In Austria, by contrast, 40.5 tests were conducted per 1,000 people. In Greece, Italy, the United Kingdom, France and South Korea, three times as many daily tests were conducted per capita as Canada. The website counts both PCR and antigen test results that are made public.
While wastewater testing has become a way to track the evolution of the pandemic, Moriarty said, it’s only being done in large cities in some provinces.
It’s not just an issue of data, she said, but also of communication. Government leaders, she explained, need to do a better job of communicating what the current situation is and who might be most at risk.
“You need to give people information so they can make better risk assessments and so that they can modify their behaviour accordingly,” she said.
“If you withhold that information, or, by omission, just don’t provide it, you’re limiting the ability of people to act on that information.”
Jean-Paul Soucy, a PhD student at the University of Toronto who studies infectious disease epidemiology, said some provinces, like Nova Scotia, have stopped reporting region-specific data, which he said makes it difficult for residents to manage their own risk.

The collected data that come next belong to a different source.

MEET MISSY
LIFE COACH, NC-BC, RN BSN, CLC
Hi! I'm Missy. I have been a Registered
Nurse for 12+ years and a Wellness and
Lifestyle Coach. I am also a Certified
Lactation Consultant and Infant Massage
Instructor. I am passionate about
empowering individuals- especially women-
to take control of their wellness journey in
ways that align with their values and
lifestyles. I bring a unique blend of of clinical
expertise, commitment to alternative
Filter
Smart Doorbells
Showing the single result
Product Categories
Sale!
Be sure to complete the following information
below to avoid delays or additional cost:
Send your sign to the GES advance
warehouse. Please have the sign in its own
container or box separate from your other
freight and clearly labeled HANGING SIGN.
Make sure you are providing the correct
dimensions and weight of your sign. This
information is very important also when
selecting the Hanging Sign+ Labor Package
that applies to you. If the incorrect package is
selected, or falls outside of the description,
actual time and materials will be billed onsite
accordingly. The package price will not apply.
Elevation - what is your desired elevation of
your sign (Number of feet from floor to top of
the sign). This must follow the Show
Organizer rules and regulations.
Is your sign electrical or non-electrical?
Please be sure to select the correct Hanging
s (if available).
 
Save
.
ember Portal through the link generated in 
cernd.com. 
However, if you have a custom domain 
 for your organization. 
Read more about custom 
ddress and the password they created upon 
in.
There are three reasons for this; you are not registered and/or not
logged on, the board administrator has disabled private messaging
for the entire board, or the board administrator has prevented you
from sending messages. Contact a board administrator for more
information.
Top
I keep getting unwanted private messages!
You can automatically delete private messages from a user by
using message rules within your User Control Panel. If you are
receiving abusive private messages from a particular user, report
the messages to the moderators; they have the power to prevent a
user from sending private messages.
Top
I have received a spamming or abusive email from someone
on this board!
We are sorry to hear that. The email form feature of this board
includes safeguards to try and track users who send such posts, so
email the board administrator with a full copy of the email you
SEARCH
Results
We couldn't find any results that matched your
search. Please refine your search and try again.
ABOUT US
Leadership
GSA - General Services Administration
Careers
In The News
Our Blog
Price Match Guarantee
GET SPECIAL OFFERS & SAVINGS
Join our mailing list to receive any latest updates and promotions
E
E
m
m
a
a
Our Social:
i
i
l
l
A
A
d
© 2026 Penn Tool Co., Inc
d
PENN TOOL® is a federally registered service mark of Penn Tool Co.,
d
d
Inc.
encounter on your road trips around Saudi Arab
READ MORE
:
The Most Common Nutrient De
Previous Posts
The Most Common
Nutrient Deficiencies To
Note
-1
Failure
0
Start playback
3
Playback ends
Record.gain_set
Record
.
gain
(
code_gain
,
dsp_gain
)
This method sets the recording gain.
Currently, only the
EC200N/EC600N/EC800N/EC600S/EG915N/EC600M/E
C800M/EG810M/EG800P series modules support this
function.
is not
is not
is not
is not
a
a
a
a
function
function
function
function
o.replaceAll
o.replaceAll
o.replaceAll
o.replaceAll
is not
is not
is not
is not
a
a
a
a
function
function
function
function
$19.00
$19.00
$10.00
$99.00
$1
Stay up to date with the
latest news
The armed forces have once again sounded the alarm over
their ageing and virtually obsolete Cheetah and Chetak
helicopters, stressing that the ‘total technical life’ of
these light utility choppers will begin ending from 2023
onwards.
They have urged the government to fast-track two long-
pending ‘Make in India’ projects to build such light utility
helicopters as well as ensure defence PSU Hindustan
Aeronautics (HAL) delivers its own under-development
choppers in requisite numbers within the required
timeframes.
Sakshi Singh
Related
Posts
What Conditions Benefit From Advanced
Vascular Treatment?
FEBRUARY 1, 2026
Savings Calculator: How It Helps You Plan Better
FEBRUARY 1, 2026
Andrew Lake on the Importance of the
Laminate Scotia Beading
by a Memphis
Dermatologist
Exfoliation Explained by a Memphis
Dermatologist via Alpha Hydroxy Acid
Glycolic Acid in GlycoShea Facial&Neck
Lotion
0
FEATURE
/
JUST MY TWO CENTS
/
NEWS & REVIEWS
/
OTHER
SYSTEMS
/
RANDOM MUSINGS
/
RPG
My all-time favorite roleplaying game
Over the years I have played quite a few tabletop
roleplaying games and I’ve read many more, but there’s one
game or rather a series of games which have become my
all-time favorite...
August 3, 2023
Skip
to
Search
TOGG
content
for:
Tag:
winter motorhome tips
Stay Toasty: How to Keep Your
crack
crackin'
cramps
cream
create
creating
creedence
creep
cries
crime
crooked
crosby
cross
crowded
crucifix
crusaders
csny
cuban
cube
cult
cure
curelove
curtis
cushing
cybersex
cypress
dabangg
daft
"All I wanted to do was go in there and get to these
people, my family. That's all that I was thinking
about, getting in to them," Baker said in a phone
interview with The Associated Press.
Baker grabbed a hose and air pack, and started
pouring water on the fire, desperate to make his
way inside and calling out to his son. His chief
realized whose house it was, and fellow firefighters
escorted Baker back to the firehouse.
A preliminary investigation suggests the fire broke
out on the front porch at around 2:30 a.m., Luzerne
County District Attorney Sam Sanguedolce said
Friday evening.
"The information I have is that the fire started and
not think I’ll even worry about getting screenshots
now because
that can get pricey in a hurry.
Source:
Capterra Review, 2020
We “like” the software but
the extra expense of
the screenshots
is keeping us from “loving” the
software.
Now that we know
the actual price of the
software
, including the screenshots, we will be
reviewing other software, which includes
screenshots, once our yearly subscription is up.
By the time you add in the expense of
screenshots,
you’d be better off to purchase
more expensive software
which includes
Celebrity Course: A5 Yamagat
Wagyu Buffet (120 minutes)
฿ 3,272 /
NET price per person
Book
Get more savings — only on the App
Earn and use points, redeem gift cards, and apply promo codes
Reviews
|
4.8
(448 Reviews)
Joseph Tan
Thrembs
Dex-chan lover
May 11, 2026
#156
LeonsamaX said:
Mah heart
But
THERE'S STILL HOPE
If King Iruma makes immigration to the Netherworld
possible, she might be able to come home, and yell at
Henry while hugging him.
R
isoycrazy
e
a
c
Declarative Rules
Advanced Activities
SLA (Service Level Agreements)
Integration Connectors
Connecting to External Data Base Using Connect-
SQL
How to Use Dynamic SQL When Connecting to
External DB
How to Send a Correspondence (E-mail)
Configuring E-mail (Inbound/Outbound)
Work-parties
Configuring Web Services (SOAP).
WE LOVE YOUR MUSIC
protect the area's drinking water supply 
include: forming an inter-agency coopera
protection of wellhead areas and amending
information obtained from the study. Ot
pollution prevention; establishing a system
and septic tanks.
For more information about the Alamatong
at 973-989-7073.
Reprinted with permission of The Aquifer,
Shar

“COVID is not just one big outbreak in a country, it’s 1,000 little epidemics that are local,” he said in an interview Monday.
“So the more local your information is, the more tailored your decision-making can be. Health care is local. If you need an ICU bed and there’s one free in Kenora, that’s not going to be too helpful if you’re in Toronto.”
Soucy said he takes more precautions when the COVID-19 situation worsens and participates in riskier activities when the situation improves.
“An important component of public health is building trust,” he said.
“And I think transparency builds trust.”